Because of the U.S. Administration’s re-imposition and unprecedented expansion of the “Global Gag Rule” — or Mexico City Policy — on January 23, MSI’s work is at risk, and it will be more difficult for millions of girls and women like Fatuma to access the contraception and health care they need. In fact, MSI estimates that continued U.S. support for its programs in Tanzania from 2017–2020 would have prevented nearly 630,000 unintended pregnancies, 200,000 abortions, and 1,300 maternal deaths, and saved around $50 million in direct health care costs.
When the Global Gag Rule was last enacted, it was confined to all U.S. bilateral (government-to-government) assistance for reproductive health and family planning undertaken by foreign NGOs — and this had devastating consequences. Health care clinics in many countries were forced to close and outreach services for the hardest to reach populations were eliminated, leaving many of the world’s poorest people without access to critical services, such as maternal and child health care, HIV testing and counseling, and contraceptives, including condoms.

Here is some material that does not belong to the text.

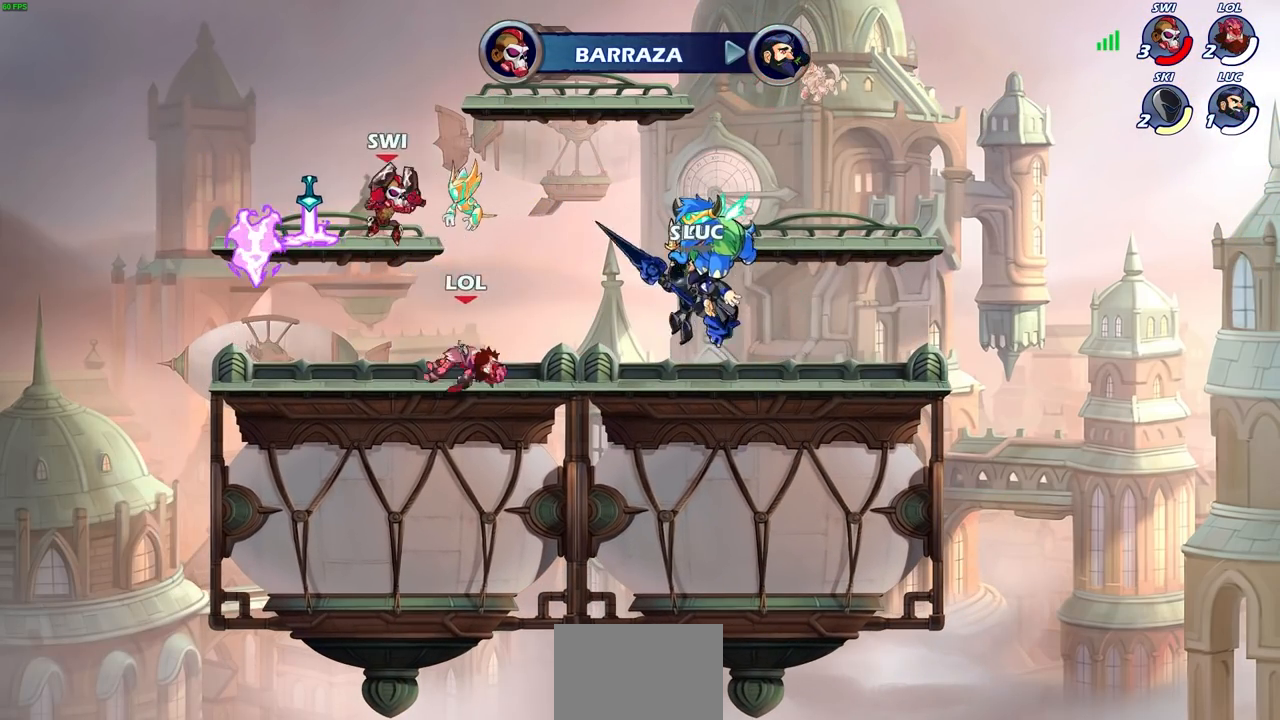
{"buttons": [], "left_stick": "center", "right_stick": "center", "events": [[283, "left_stick", "center"]]}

Now, the administration has not only re-instated the policy, but dramatically expanded its reach to impact all U.S. global health assistance. This week, the administration issued detailed guidance on the implementation of the Global Gag Rule under a new name: “Protecting Life in Global Health Assistance.” But this policy does the opposite of what its new name suggests: it expands to other aspects of global health assistance, impacting U.S. funding not only for reproductive health and family planning, but also for maternal and child health, nutrition, HIV/AIDS, malaria, tuberculosis, infectious diseases, and neglected tropical diseases. Life-saving services will now be out of reach for women and communities who already have limited access to affordable, high-quality health care.

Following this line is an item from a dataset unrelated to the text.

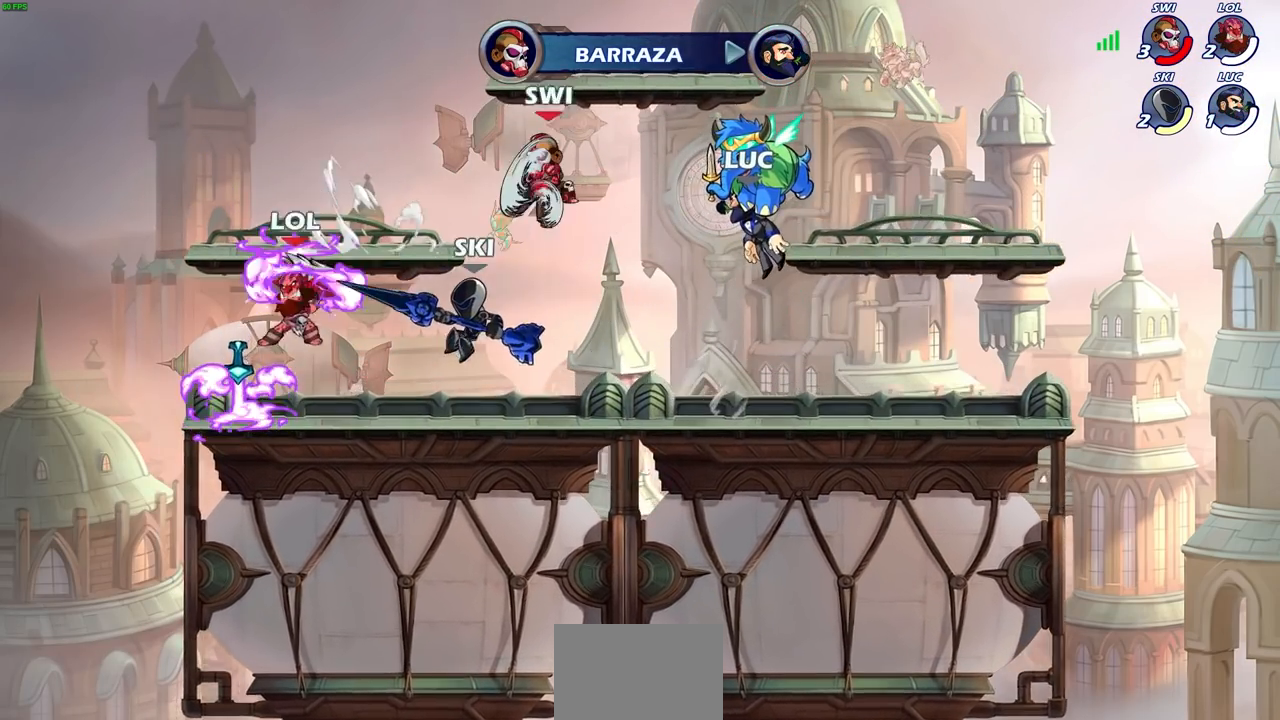
{"buttons": [], "left_stick": "center", "right_stick": "center", "events": []}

The expanded Global Gag Rule impacts 15 times more funding than its previous iteration, affecting nearly $9 billion of global health assistance provided by the Department of State, USAID, and the Department of Defense. The expansion effectively forces providers to choose between receiving U.S. global health assistance funds and providing comprehensive sexual and reproductive health care — at the risk of women’s health and lives. This will not protect life; rather, it will lead to more unintended pregnancies, more unsafe abortions, and more mothers dying from pregnancy-related complications. Infant and child deaths will also increase.
The United States has long been a leader in global health, helping to turn the tide against diseases like malaria and HIV, to reduce child and maternal deaths by half, and to give millions of people the chance to lead healthier lives. Under any name, the Global Gag Rule undermines longstanding, bipartisan U.S. leadership in global health and development. Its unprecedented scope will create confusion and a drag on how U.S. development assistance is provided to local and community organizations. Because of the sheer number of U.S. global health assistance recipients, we cannot yet know how deeply it will threaten some of the most effective health organizations in 60 low- and middle-income countries. In some cases, affected organizations are the only health care providers serving a given community, and these partners have the infrastructure, expertise, and community trust in areas we must reach in order to achieve our global health goals.
In short, it puts the health gains we’ve made in the world at risk. Especially for women and girls.
It also hurts U.S. interests. Women’s access to contraception is one of the world’s most effective tools to break the cycle of poverty. When women are healthy, empowered, and can plan their families, they can go to school, earn an income, have healthier children, and invest in the next generation. The Global Gag Rule therefore not only threatens women’s lives; it fundamentally restricts their economic and social potential.
Now is the time to speak out for women like Fatuma, for the health of girls and women, and for the fundamental rights of all people. Let’s work together to change course and protect the health and rights of women everywhere.